Motivation is a requirement to keep you focused on achieving anything you'd like to do. Sometimes motivation slacks and you find yourself procrastinating. You have a bad day so you tell yourself you'll get back on track tomorrow. Tomorrow keeps moving farther out and soon you lose all motivation. Then doubt and depression settle in. This is true for every aspect of life, but especially true for writing.
When I joined Weight Watchers I looked at where I was and where I wanted to be. The numbers were so far apart, that I nearly gave up before I started. However, WW suggests setting a 5% of your current weight as your first goal. So, now I'm looking at an achievable goal. I'm motivated as I draw closer and closer to the first success platform.

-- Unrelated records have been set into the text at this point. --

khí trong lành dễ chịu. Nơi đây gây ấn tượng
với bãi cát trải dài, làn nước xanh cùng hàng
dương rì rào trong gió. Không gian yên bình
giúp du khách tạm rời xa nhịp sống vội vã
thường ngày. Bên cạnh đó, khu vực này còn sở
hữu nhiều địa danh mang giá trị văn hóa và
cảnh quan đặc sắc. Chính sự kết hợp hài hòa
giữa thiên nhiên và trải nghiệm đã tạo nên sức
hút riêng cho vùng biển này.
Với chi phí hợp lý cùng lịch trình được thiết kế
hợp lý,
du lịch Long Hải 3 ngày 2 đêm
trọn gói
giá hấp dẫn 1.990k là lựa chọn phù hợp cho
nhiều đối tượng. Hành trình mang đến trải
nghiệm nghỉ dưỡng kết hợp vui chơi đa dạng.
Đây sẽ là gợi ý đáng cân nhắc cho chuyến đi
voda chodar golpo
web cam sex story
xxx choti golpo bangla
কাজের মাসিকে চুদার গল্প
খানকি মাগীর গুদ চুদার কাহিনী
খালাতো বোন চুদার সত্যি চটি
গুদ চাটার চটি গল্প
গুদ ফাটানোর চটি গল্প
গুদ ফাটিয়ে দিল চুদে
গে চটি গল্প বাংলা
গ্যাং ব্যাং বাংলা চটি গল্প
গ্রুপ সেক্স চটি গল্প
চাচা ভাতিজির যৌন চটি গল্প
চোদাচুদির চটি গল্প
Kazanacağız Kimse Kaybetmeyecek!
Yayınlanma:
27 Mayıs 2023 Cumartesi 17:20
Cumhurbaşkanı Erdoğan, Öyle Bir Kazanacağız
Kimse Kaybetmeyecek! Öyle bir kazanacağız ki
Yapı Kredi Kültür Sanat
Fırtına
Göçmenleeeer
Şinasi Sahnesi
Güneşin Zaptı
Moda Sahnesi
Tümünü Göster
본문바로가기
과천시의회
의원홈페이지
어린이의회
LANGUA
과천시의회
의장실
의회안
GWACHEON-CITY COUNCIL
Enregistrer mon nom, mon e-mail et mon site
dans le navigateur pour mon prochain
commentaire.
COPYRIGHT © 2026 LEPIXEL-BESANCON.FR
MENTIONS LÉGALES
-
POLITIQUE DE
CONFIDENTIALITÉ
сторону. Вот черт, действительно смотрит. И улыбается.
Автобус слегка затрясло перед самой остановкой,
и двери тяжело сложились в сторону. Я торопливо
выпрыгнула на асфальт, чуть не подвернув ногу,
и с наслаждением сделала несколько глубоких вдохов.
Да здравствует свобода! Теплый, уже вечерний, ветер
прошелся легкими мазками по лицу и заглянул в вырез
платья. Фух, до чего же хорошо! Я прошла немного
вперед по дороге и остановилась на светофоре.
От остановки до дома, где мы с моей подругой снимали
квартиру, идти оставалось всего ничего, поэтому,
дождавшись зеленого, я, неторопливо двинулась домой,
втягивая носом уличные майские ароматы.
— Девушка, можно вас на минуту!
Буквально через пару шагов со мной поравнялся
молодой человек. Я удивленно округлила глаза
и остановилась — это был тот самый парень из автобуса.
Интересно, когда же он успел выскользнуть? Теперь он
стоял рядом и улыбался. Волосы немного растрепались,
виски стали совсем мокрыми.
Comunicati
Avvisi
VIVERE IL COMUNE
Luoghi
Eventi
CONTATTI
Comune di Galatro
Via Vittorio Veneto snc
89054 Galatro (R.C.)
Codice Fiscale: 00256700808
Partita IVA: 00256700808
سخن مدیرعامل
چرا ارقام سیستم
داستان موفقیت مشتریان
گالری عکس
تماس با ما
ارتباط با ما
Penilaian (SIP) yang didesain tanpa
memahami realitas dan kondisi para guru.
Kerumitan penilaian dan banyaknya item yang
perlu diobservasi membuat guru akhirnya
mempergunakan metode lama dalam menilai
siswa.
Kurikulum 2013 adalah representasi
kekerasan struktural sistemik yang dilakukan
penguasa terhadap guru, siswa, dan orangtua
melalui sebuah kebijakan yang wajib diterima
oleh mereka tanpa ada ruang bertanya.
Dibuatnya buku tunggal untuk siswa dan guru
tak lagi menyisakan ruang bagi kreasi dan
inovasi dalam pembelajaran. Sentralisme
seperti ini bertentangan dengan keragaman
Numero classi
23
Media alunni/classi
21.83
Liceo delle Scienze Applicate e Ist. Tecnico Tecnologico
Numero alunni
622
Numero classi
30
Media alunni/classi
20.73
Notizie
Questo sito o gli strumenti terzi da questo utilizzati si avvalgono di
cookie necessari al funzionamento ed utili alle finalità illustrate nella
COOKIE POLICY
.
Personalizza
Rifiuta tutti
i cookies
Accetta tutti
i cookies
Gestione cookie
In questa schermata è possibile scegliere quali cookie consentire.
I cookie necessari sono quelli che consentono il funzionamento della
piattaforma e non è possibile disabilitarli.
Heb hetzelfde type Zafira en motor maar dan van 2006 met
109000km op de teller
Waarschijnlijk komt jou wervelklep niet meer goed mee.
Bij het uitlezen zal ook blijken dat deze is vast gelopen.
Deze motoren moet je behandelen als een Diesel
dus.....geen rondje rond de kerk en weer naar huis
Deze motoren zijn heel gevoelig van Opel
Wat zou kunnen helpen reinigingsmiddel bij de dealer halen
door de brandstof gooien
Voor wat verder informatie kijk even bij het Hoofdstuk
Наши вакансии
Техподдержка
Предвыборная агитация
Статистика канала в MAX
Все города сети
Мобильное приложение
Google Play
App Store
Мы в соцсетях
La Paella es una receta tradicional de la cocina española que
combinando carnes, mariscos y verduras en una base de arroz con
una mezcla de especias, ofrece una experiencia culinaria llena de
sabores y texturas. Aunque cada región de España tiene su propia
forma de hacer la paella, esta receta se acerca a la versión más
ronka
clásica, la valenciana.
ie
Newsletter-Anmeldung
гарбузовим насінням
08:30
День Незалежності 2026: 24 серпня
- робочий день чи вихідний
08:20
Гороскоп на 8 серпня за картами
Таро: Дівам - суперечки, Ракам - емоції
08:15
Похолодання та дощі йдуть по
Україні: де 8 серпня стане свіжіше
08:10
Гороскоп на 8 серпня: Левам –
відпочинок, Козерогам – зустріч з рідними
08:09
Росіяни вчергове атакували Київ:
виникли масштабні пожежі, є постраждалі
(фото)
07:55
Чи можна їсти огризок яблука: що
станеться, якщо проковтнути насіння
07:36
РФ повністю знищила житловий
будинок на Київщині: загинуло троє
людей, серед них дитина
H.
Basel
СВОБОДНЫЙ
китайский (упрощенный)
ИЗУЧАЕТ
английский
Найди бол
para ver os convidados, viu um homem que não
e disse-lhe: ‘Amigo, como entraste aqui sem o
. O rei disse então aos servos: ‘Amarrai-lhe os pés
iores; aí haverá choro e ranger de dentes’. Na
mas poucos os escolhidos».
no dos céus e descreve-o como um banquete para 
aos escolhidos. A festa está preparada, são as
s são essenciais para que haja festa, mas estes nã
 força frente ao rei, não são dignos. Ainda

The same thing is true of writing. When you look at needing to write 300 to 400 words and you are on page one, the end seems so very far away. Many writers balk at setting goals. Life gets in the way and nothing gets written for a day, or more. Now, the writer feels "behind". Then it becomes easier to miss another day. Doubt and depression settles in. This, my friends, is a death knoll. I know. I've been there.
So, how does a writer establish attainable goals to keep them on track? The easiest way is to establish a goal to write "something" every single day. Even on a "bad" day, you should be able to write one sentence. Establishing a routine of writing every single day leads to producing more pages. Some days you'll do a lot more than others. Some days you may only write one sentence. But, as long as you've written something, then you are still on goal. Each word leads to a sentence. Each sentence to a paragraph. Each paragraph to a page.
Allowing yourself the flexibility of not being focused on producing a "set" number of words or pages will put you on the path to consistent writing. This is the key to success.